**Action item**
Scan the entries for lines with "Cursor" and say how many there are, with nothing more.
**** Extracted data ****
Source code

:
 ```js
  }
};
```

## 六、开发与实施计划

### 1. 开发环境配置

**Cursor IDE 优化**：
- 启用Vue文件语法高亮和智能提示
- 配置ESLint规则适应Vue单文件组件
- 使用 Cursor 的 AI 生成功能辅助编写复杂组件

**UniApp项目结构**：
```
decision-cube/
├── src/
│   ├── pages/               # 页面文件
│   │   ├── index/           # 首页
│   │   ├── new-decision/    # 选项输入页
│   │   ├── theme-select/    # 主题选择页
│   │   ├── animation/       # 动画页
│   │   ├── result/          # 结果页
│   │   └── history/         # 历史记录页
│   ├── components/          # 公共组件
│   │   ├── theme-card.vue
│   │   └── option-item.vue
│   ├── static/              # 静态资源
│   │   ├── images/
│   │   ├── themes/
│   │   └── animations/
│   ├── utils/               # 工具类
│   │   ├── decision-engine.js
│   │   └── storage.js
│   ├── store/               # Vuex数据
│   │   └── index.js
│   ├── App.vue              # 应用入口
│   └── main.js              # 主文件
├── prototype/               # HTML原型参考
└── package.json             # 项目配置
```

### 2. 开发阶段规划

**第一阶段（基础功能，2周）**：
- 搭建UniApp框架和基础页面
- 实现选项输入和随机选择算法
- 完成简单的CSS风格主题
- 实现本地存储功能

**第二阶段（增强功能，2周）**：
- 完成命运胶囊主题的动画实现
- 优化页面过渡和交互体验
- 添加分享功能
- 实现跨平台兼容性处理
****
**Solution to the exercise**
2